En traçant environ 25 km par jour, on progresse sur un terrain plat au départ qui, tranquillement en contournant l'île sur la côte Est, devient progressivement un labyrinthe de structures glacées impressionnantes. Le décor me surprend, c’est ma première expérience sur cette banquise, bien différente de celle entourant le Svalbard, sur laquelle je suis passée l’an dernier. J’essaie de comprendre, les fractures de glace rapetissent et grossissent selon le vent, les marées, les courants. Elles sont épatantes. Mais je ne les comprends pas. Cela ne fait aucun sens, on ne peut pas calculer comment la glace de l’Arctique se compose et j’aime beaucoup me retrouver dans un environnement compliqué, un labyrinthe glacé.


Photo Vincent Colliard

J’apprends à reconnaître où recueillir la glace qui me servira à faire bouillir mes repas lyophilisés. Si je la récupère à certains endroits, celle-ci a un goût prononcé de sel de mer. À d’autres endroits, elle est remplie de particules sableuses. Je la fais fondre dans la casserole et cela me prend parfois jusqu’à une heure pour préparer celle-ci et la mettre dans de gros thermos prêts pour la journée suivante. J’entretiens une relation de confiance avec le réchaud que je traite avec soin dans le but de le conserver en parfait état jusqu’à notre retour en ville à la fin de l’aventure. Une rigueur doit être appliquée dans chaque détail lorsque l’on part dans une expédition polaire. De l’équipement brisé peut nous apporter beaucoup de problématiques qui peuvent parfois sembler anodines, mais qui peuvent devenir majeures lorsque l’on se trouve éloignés sans moyen de communication avec le monde extérieur. C’est pourquoi j’apporte avec moi seulement le matériel et les vêtements les plus résistants, ceux qui ne me laisseront pas tomber.

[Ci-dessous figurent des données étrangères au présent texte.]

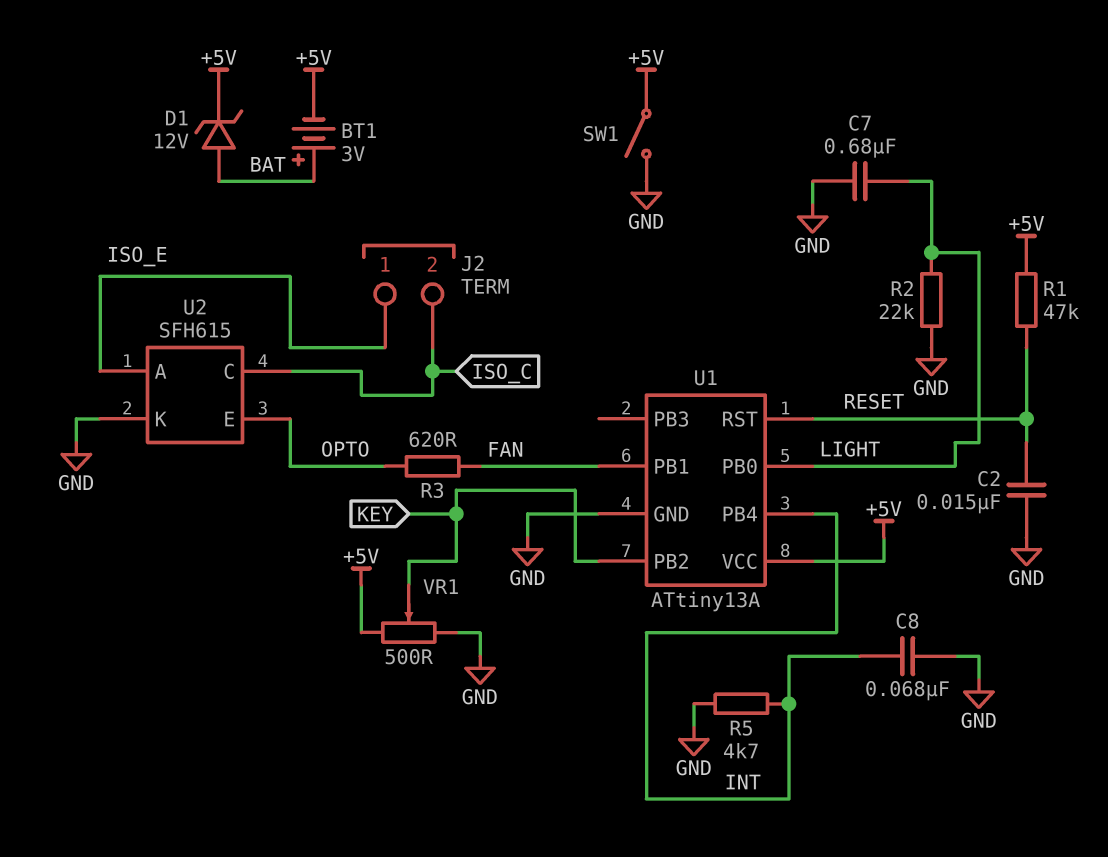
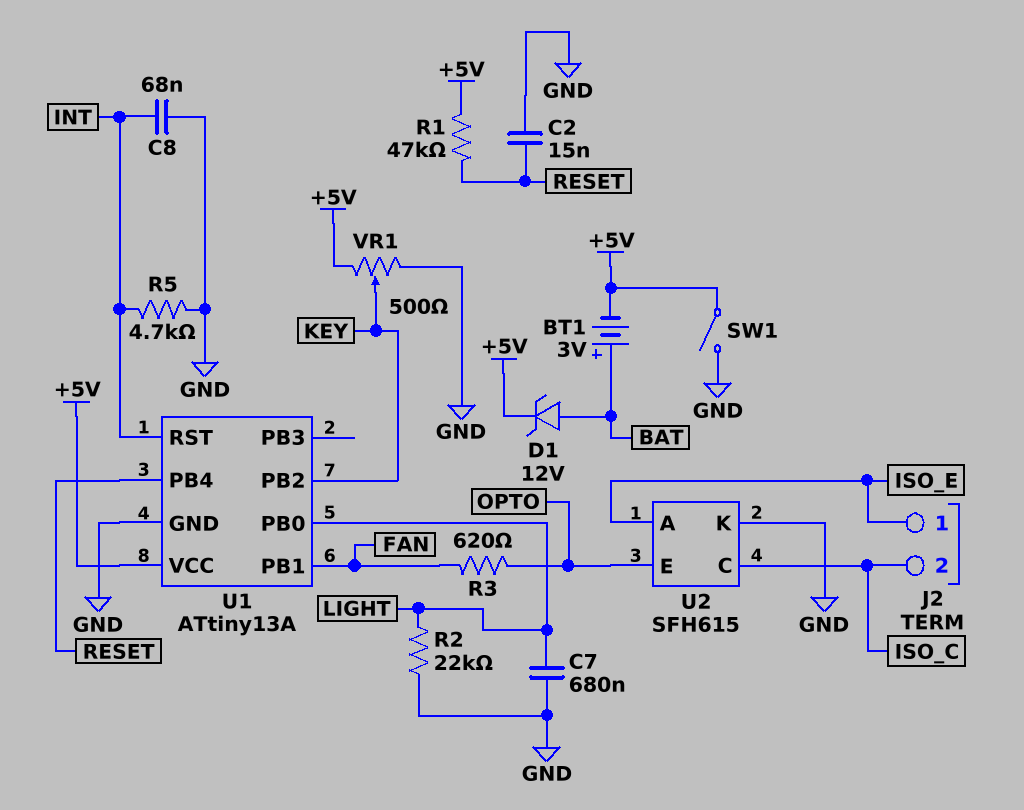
U1 pin PB4: INT -> RESET
U1 pin RST: RESET -> INT

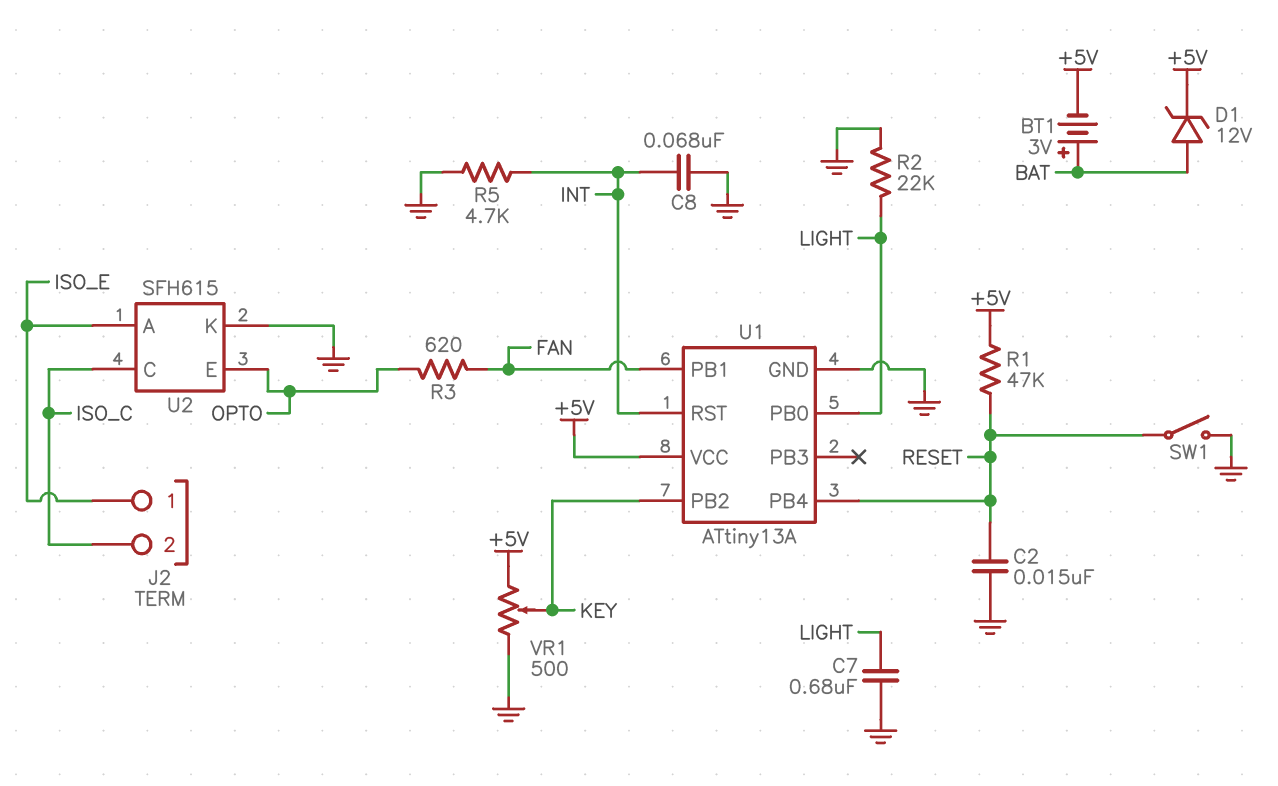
SW1: switch (+5V, GND) -> switch (GND, RESET)

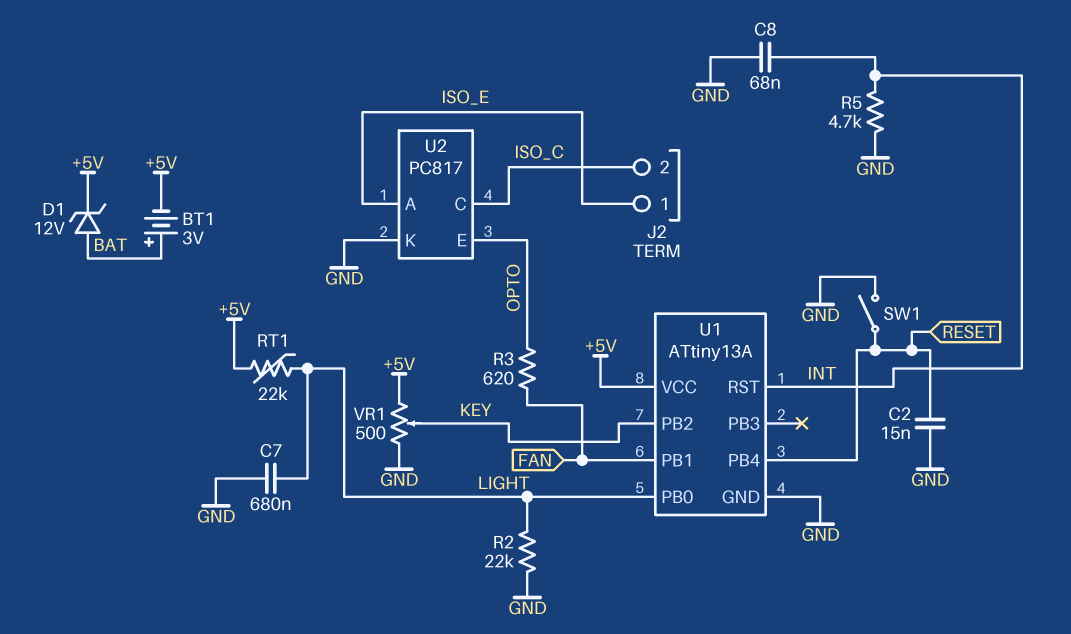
R1: 47k (+5V, RESET) -> none
RT1: none -> 22k (+5V, LIGHT)
U2: SFH615 -> PC817

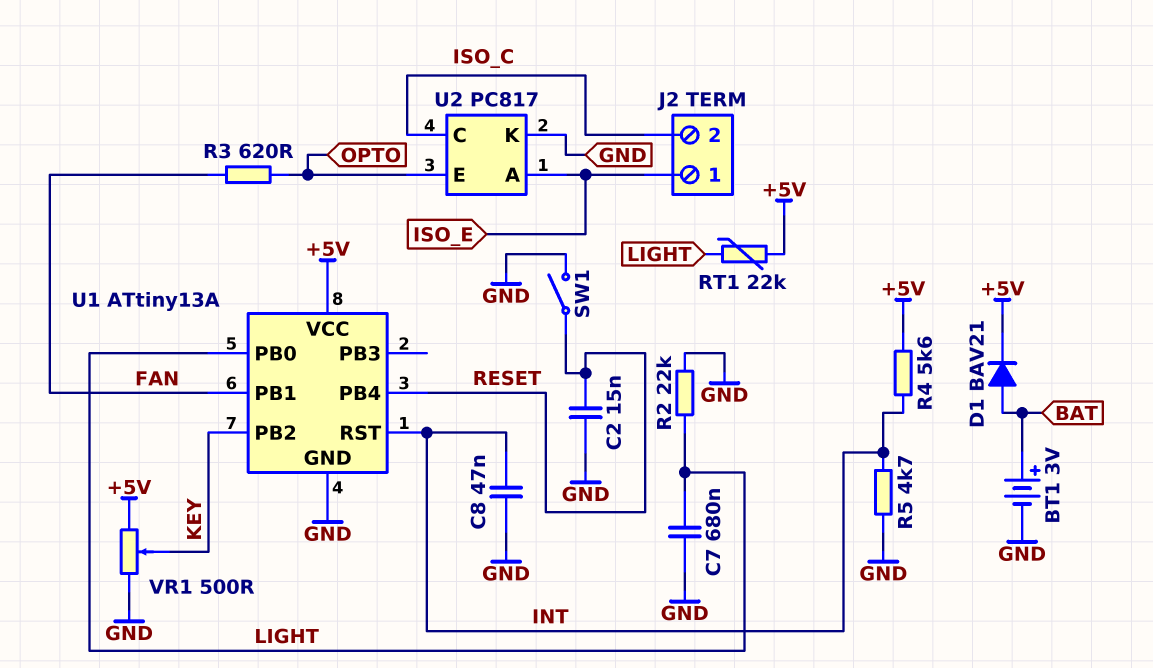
BT1: 3V (plus BAT, minus +5V) -> 3V (plus BAT, minus GND)
C8: 68nF (GND, INT) -> 47nF (GND, INT)
D1: zener 12V (A BAT, K +5V) -> diode BAV21 (A BAT, K +5V)
R4: none -> 5.6k (+5V, INT)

En avançant avec une bonne moyenne chaque jour, les kilomètres défilent et sur notre passage nous croisons quelques centaines de traces d’ours blancs et nous faisons la rencontre avec l’animal qu’une seule fois lors d’une soirée ensoleillée où un de ceux-ci traçait sa route près de la tente, probablement dans le but d’aller se nourrir près des eaux libres de glaces à quelques kilomètres de là. La rencontre a été d’une grande puissance et significative. Quand on a la chance de regarder les yeux d’un ours en liberté sur son territoire pendant quelques secondes, on peut facilement en ressentir toute sa splendeur et sa puissance. C’est un moment unique.




Le parcours a charmé nos esprits, mais celui-ci a aussi pris beaucoup de notre énergie. Les déplacements sur le terrain étaient complexes. Lors de cette expédition polaire on a touché du doigt l’essence même de l’aventure. La sensation que l’exploration était à son plus haut degré, à tout moment.


J’ai accepté au fil des kilomètres qu’il était possible de développer un appétit de l’inconfort, une sorte de désir d’aller voir au bout de soi-même ce qui s’y cache. Je crois qu’il y a une certaine puissance dans l’inconfort qui est reliée à notre désir de sortir de la zone de ce que nous connaissons et maîtrisons afin d’apprendre, afin d’évoluer et de devenir meilleur. La vie de tous les jours est un grand territoire vaste d’apprentissage.



Quelques trucs pour réussir une expédition hivernale


  • Prendre un grand nombre de jours pour la préparation avant le départ

  • Étudier le terrain et les cartes

  • Avoir tester son matériel en avance, surtout les essentiels comme le sac de couchage, la tente, le réchaud

  • Avoir déjà fait des expéditions de courte durée avec ses partenaires

  • Apporter un kit de réparation

  • Apporter un kit de pharmacie complet

  • Laisser connaître son itinéraire à une équipe en ville

  • Avoir de bons moyens de communication: Balise de détresse, Téléphone satellite

  • Apporter plus de nourriture au cas où la météo se compliquerait et que le nombre de jours prévus en tente serait dépassé

  • Prévoir des vêtements supplémentaire au cas oú les conditions météorologiques seraient plus froides ou venteuses que prévues

  • Apporter un petit calepin pour noter

  • Ne pas porter de coton qui reste longtemps mouillé, mais plutôt opter pour la laine mérino qui dégage peu d’odeurs et sèche rapidement


Et surtout ne laisser aucun déchet sur le terrain visité!